Sebastian Schichtel
Sep 15, 2022

Why the talent crisis has been positive for wasteful new business pitches

As talent remains scarce, agencies must consider more carefully than ever which pitches they want to deploy their resources for.

Why the talent crisis has been positive for wasteful new business pitches

The ongoing war for talent could actually improve the client-agency relationship — if it puts an end to new business pitch madness. 

This would be a long time coming, as lamentations about the horrors of pitching have become a part of agency folklore.  

The agency selection process has become more bloated and burdensome over time. Market research, RFIs, chemistry meetings, tool and tech sessions, workshops, RFPs and negotiations only provide a partial picture of the enormous effort and costs that agencies shoulder during a normal pitch process — all without any significant fee that would fairly remunerate them for the heavy lift.

But the talent crisis, of all things, could expedite the end to this pitch madness.

From demand to supply

As agencies struggle with scarce resources, the fight for talent has become a limiting factor to business growth. With rising salary and overhead costs, agencies are forced to allocate their resources to maximize profits strategically in the long-term. This is nothing new. But today, as talent remains scarce, agencies must consider more carefully than ever which pitches they want to deploy their resources for.

We are noticing a paradigm shift from a demand market to a supplier market. Pitch consultants are having a harder time filling the illustrious field of participants than in the past. Sometimes, they can’t find agencies to pitch at all. The timing and process of pitches are also being specified more often by agencies.
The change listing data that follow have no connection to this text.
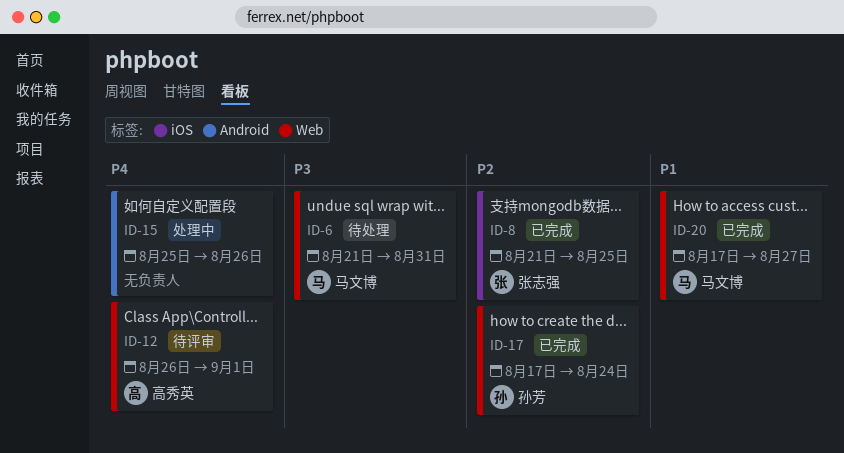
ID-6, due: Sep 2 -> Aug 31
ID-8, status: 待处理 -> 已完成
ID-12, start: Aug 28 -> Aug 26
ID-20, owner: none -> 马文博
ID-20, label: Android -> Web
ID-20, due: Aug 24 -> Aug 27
These changes mean that agencies will have to scrutinize their existing and prospective client relationships even more critically in the future. The days when agencies accepted jobs on almost any terms are a thing of the past, simply because they no longer can (staff shortages) or want to. Agencies have changed a lot with regards to flexibility and fair overtime regulations and are unwilling to risk burning their people out.

Long-term collaborations benefit business

This emerging dynamic offers opportunities for longer-term and closer collaborations between agencies and clients. Clients and agencies both should carefully examine whether changing their partners would bring more opportunities than risks.

In a best-case scenario, this new dynamic will foster greater transparency and communication between agencies and their clients, which can help mitigate knee jerk reactions and create more sustainable partnerships. In a world where short-term focus all too often shoves out  long-term strategy, this may provide a glimmer of hope.

Clients are reevaluating core beliefs

One of the fundamental misalignments in client agency paradigms comes from siloed structures. In too many instances, agency partners are used only for a specific task along the value chain, lacking information and struggling to get a full overview of the client brief. This makes it nearly impossible to contribute to business objectives by bringing all of an agency’s talent, creativity and resources to bear for a client. 

Clients must integrate all of their partners to get the most out of all of the different stakeholders. Otherwise, agencies will optimize within their silos, which can be contradictory and inefficient to meet client goals.

Through mutual trust, respect for scarce talent and a willingness and courage to question processes, brands have the opportunity to replace existing, calcified infrastructures with something more agile and dynamic.

Sebastian Schichtel is managing director at Crossmedia Germany.